Last Outing (vs. TBR on 7/7) – 6.0 IP, 6 H, 2 R, 5 BB, 6 K
Saturday (4:05 PM EST): RHP Luis Severino vs. LHP Chris Sale
By several measures, Sale has been the best pitcher in baseball this year. He leads the majors in fWAR, K%, K-BB%, and park-adjusted FIP, and he’s averaging better than 7 IP per start. He has 10+ strikeouts and 0 walks in three of his 18 starts, and he’s walked more than 2 batters twice. In short, he has been dominant (and, yes, that includes his loss to the Yankees back in April, when he went 8 IP, allowing 8 H, 3 R, and 0 BB, while striking out 10).
Last Outing (vs. TBR on 7/6) – 7.0 IP, 7 H, 4 R, 0 BB, 12 K
Sunday (1:05 PM EST): RHP Bryan Mitchell vs. RHP Rick Porcello
Porcello has followed-up his Cy Young campaign by being the worst starter on the Red Sox. He’s currently sitting on a 4.75 ERA (97 ERA+) in 119.1 IP, and he has allowed 4+ ER in 7 of his 19 starts (and 3 ER in 6 more). He is coming off of his best start of the season, though.

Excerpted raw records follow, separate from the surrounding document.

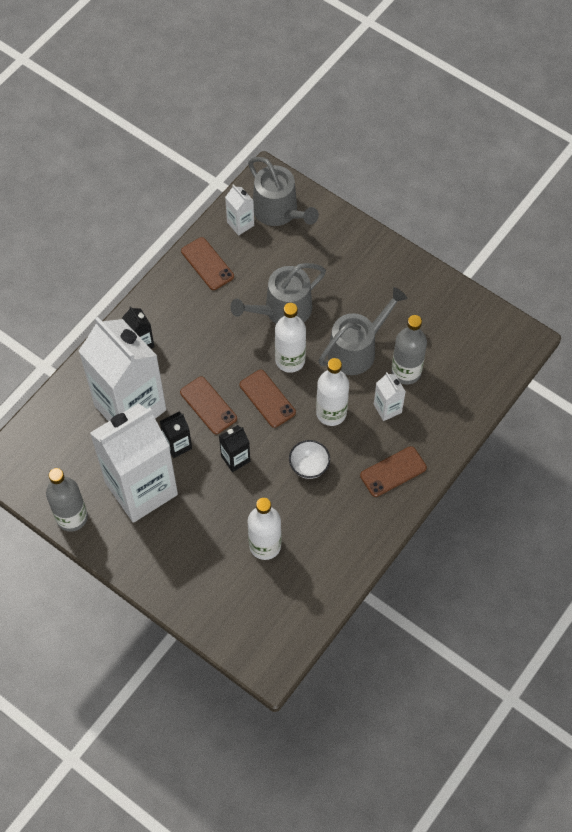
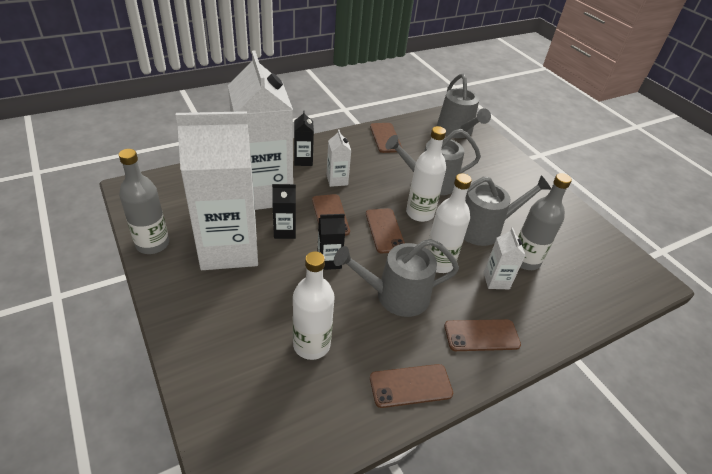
camera: 20 degrees right, 20 degrees down
white carton [225,184,254,236] -> white carton moved to [327,130,351,187]
white bowl [289,440,330,479] -> grey watering can [334,239,459,317]
none -> brown phone [370,364,453,408]

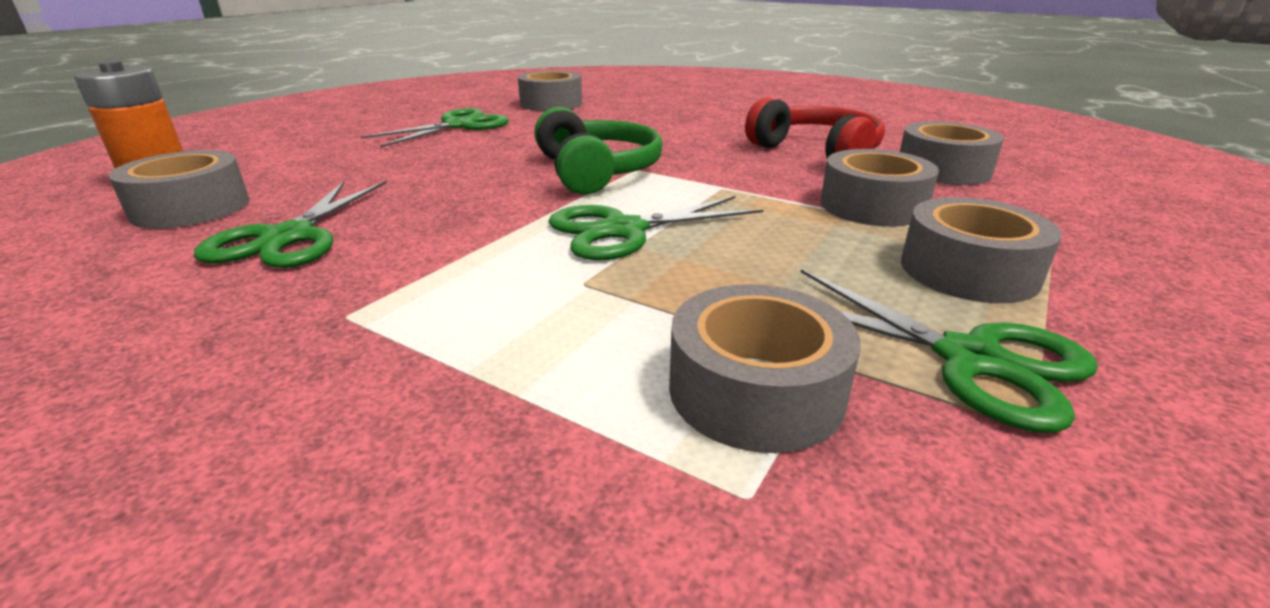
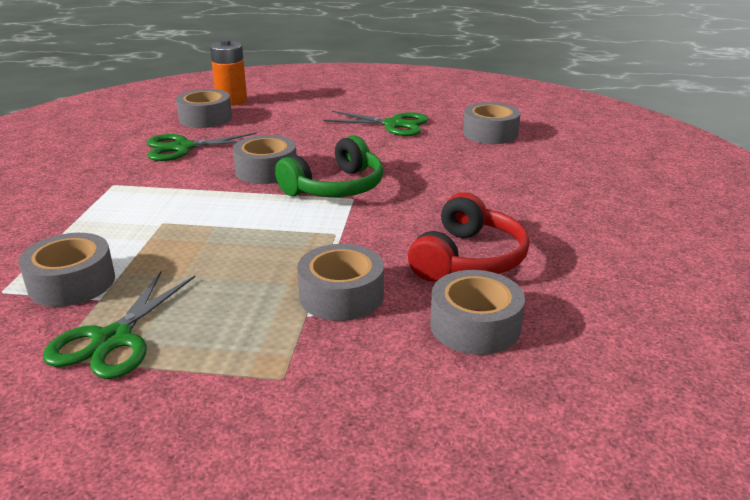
camera: 65 degrees right, 0 degrees up
green scissors [548,196,763,261] -> none
grey tape [901,197,1062,303] -> grey tape moved to [233,135,296,184]

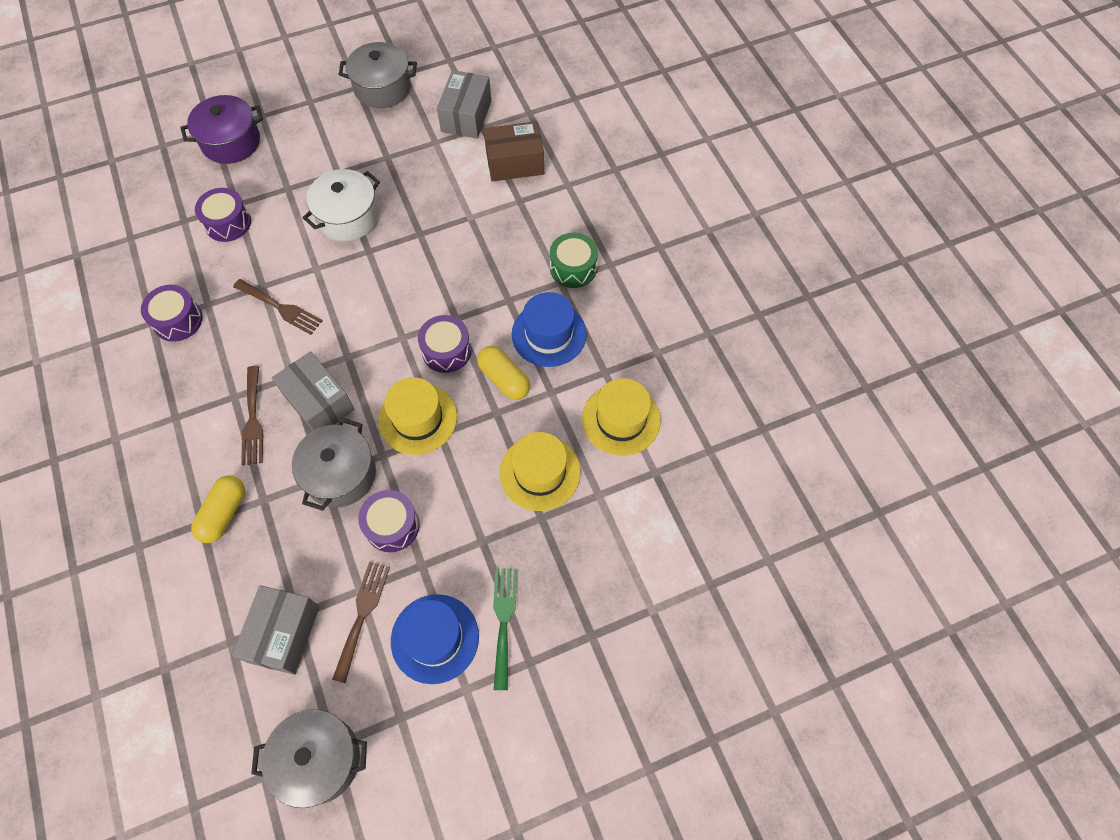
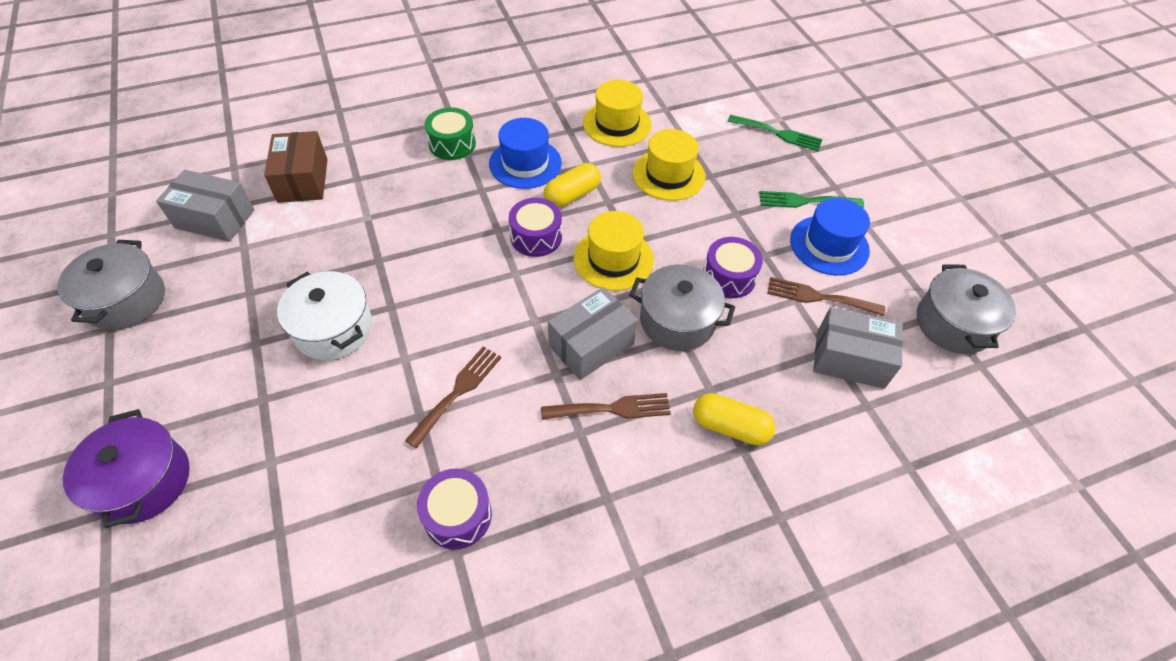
camera: 90 degrees left, 10 degrees down
purple drum [195,188,251,242] -> none
none -> green fork [728,115,823,151]

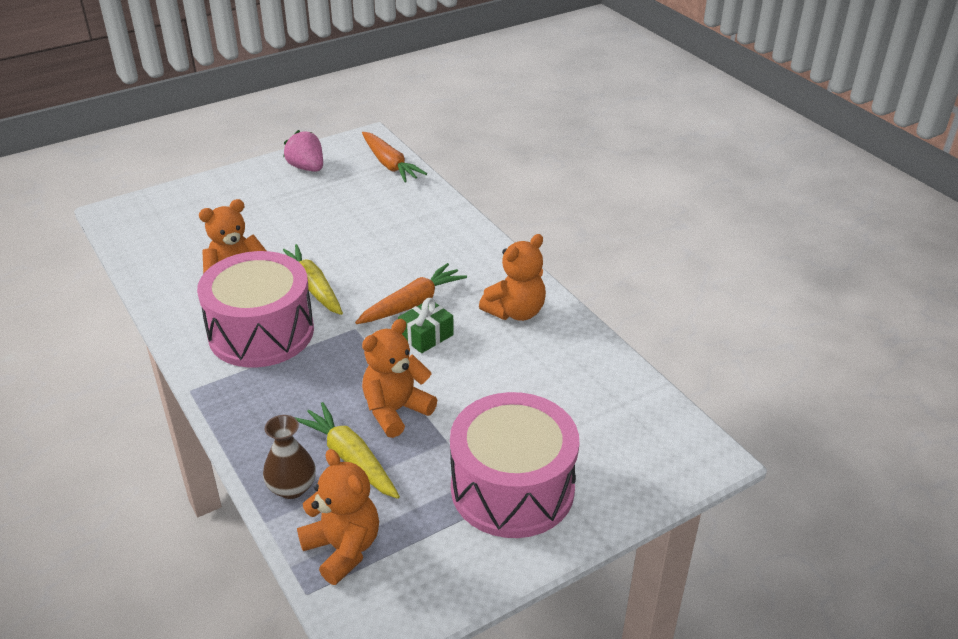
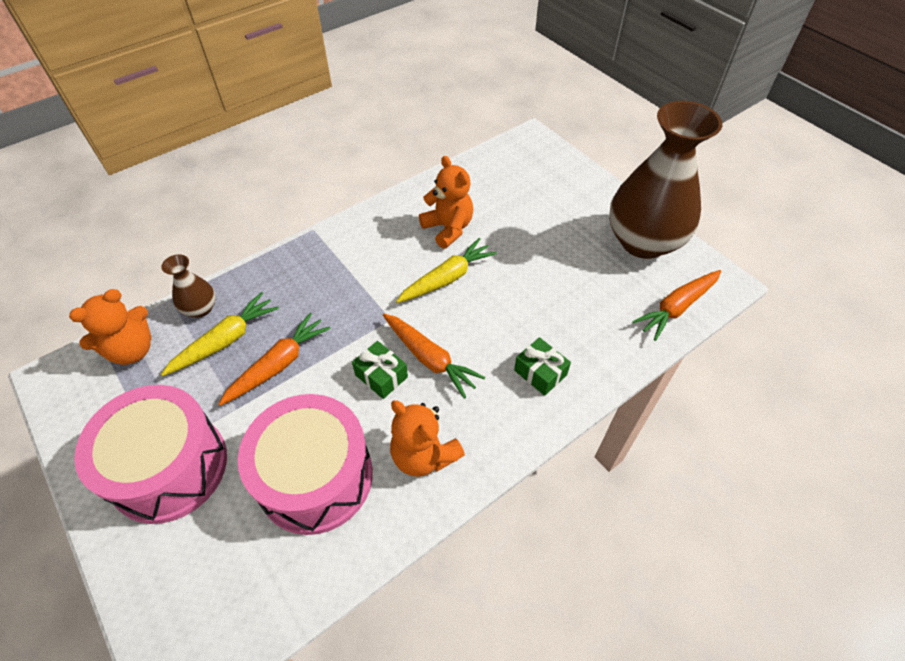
camera: 85 degrees right, 15 degrees up
pink drum [197,251,314,368] -> pink drum moved to [238,394,373,535]
pink strawberry [283,130,323,172] -> brown vase [609,101,722,259]
orange teddy bear [362,319,437,438] -> orange carrot [218,313,331,406]
none -> green gift [514,337,571,396]

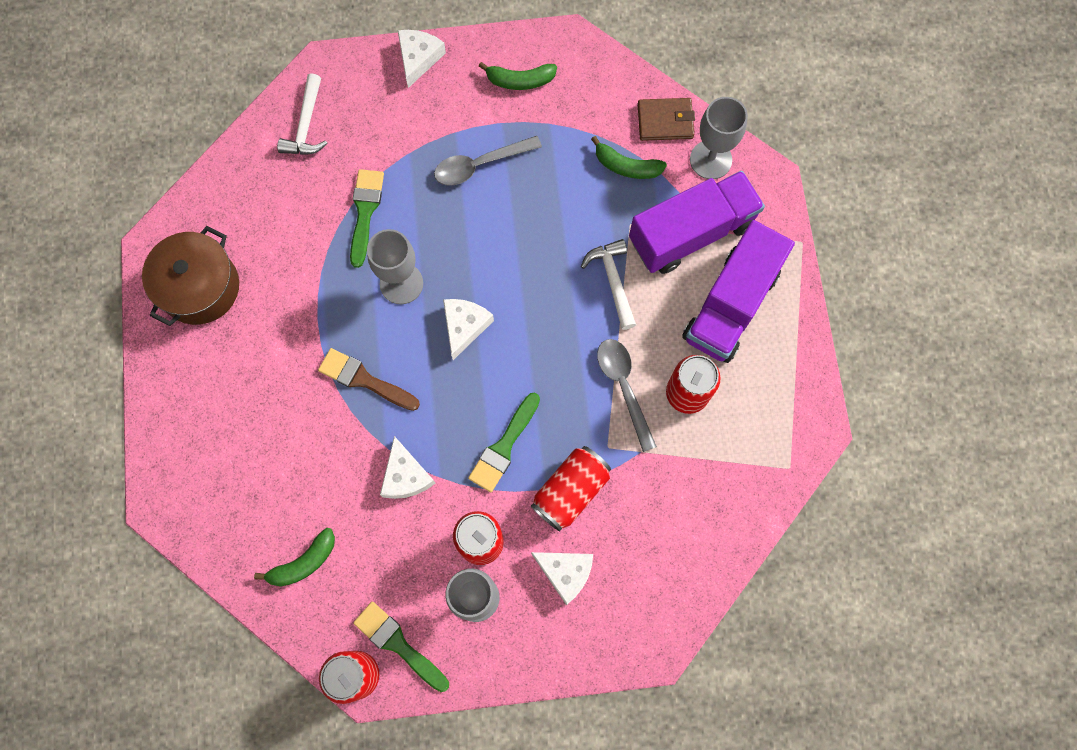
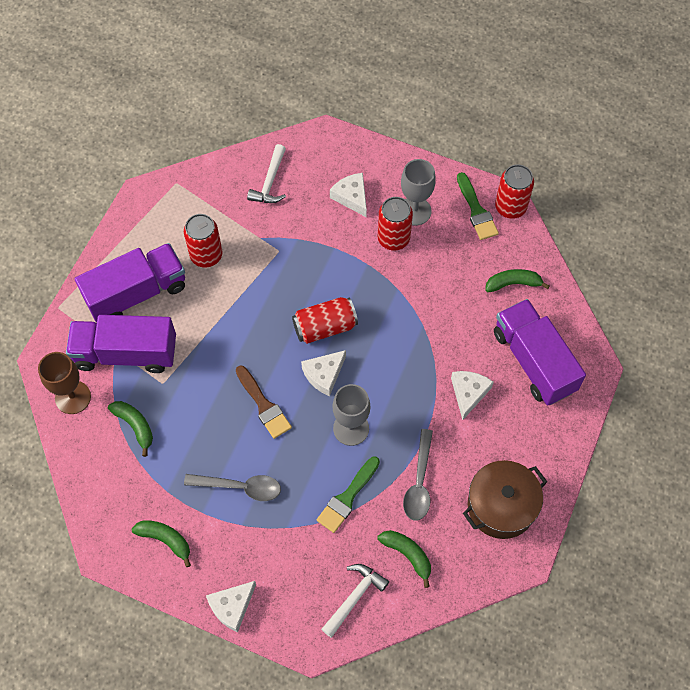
camera: 150 degrees left, 10 degrees down
brown brush [318,348,420,411] -> brown brush moved to [236,365,292,439]
white cheese [380,436,435,499] -> white cheese moved to [451,371,494,420]
green brush [468,393,540,492] -> none
red can [531,446,611,531] -> red can moved to [292,297,358,344]
white hammer [581,239,636,330] -> white hammer moved to [247,144,286,203]
grey spoon [597,339,657,452] -> grey spoon moved to [403,429,433,521]
brown wallet [638,98,695,141] -> none
grey goblet [690,97,748,179] -> brown goblet [38,352,91,414]
none -> green banana [378,530,431,588]
none -> purple truck [494,299,586,406]

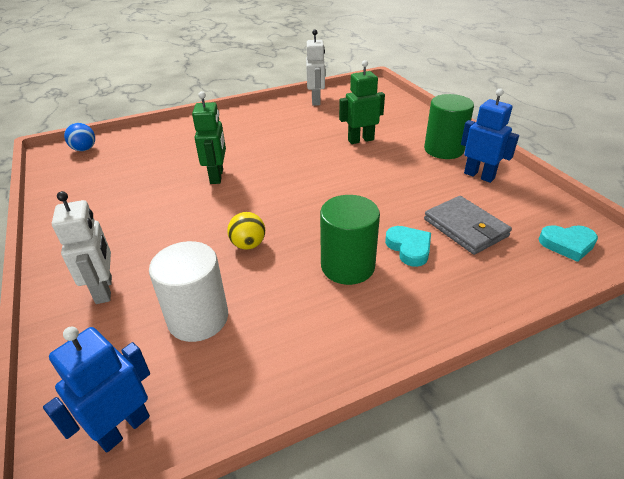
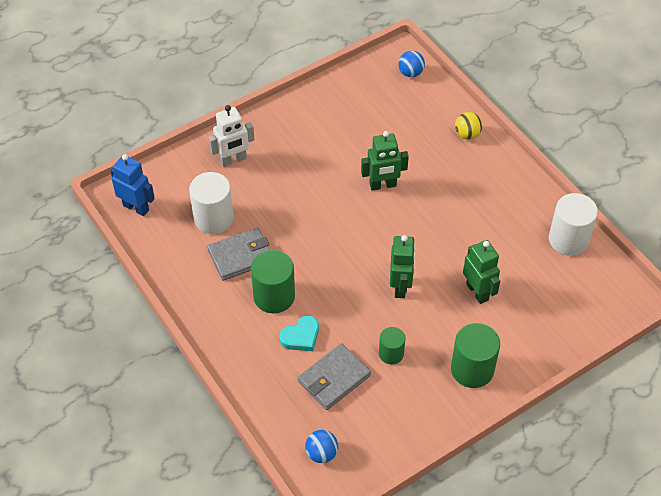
camera: 80 degrees right, 15 degrees up
yellow ball [227,212,265,250] -> yellow ball moved to [455,112,482,140]
white robot [306,29,325,106] -> white cylinder [549,193,598,256]
blue robot [461,89,519,183] -> none
turquoise heart [539,225,598,262] -> blue ball [305,430,338,463]
none -> grey wallet [207,228,270,281]
none -> green cylinder [379,327,405,364]
none -> green robot [390,235,415,298]

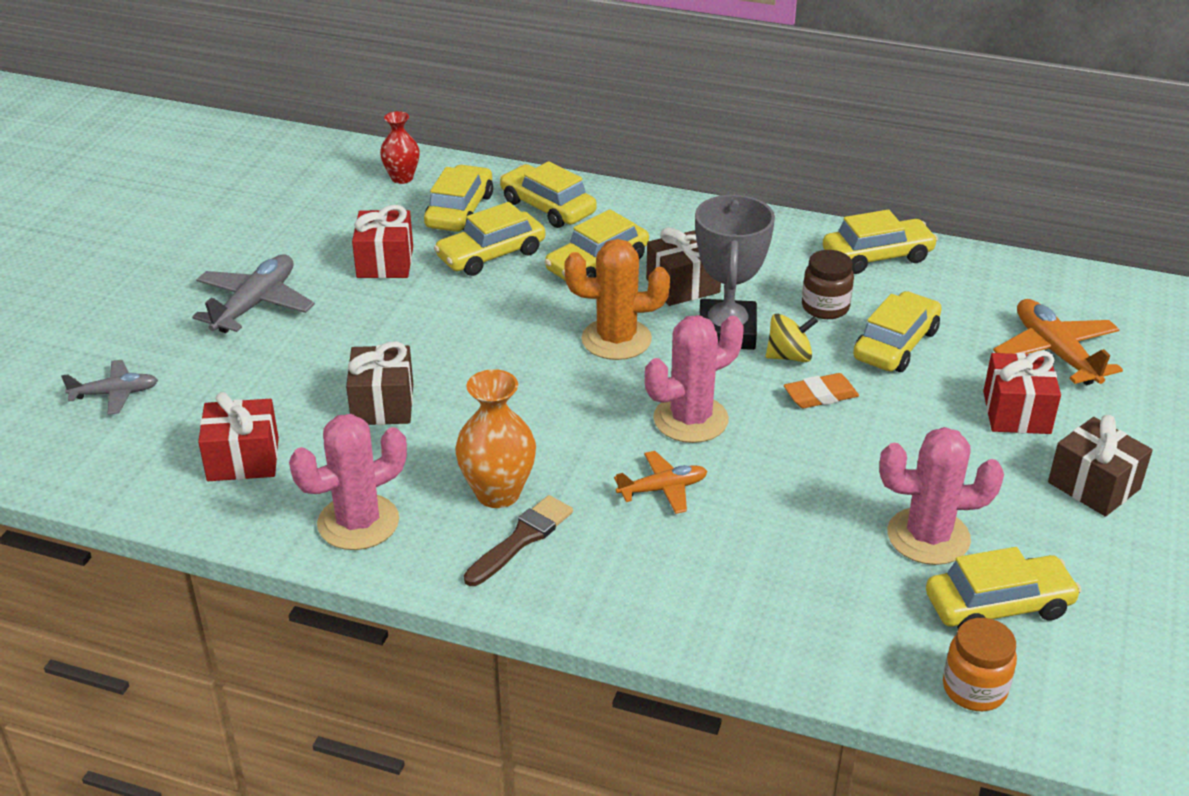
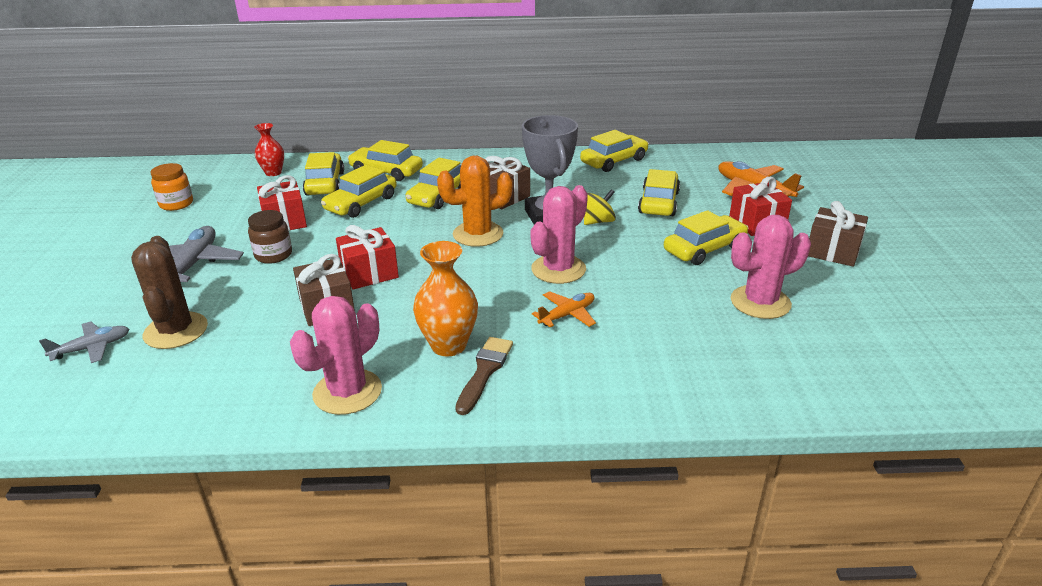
camera: 20 degrees left, 5 degrees down
red gift [198,392,279,481] -> red gift moved to [336,225,399,290]
orange eraser [784,373,859,408] -> none
brown jar [802,250,854,319] -> brown jar moved to [248,210,292,264]
yellow car [926,547,1081,629] -> yellow car moved to [664,210,749,265]
orange jar [943,618,1017,711] -> orange jar moved to [151,163,193,211]
none -> brown cactus [131,236,208,349]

Last Outing (vs. TBR on 7/8) – 8.0 IP, 6 H, 1 R, 0 BB, 7 K
Sunday (8:05 PM EST): RHP Masahiro Tanaka vs. LHP David Price
The Yankees roughed Price up a little over a month ago, plating 6 runs in 5 innings, with 12 runners reaching base. Price has settled down since then, with a 3.25 ERA in six starts, but he has yet to look dominant this season. He missed nearly two months, so that’s understandable – but he didn’t look like the Price of old last year, either.
Last Outing (vs. TBR on 7/9) – 6.0 IP, 5 H, 2 R, 2 BB, 5 K
The Red Sox have the best bullpen in baseball by RA9-WAR (FanGraphs’ run-based WAR), with nearly a full run lead over the Dodgers. Closer Craig Kimbrel leads the way, with his microscopic 1.19 ERA and ridiculous 16.3 K/9 and 1.2 BB/9 leading the way to his season yet. Joe Kelly (1.49 ERA), Fernando Abad (2.93), Blaine Boyer (3.13 ERA, 4.0 K/BB), Heath Hembree (3.57 ERA, 6.3 K/BB), and Matt Barnes (3.57 ERA, 10.9 K/9) form a formidable middle relief core that stands to improve if a couple of guys get healthy.
Who (Or What) To Watch
I’m all-in for the Gary Sanchez vs. David Price match-up.
In a more general sense, I’m just plain happy that the Yankees (and baseball) are back. Two days off may not be all that much in the most basic sense, but it felt like an eternity.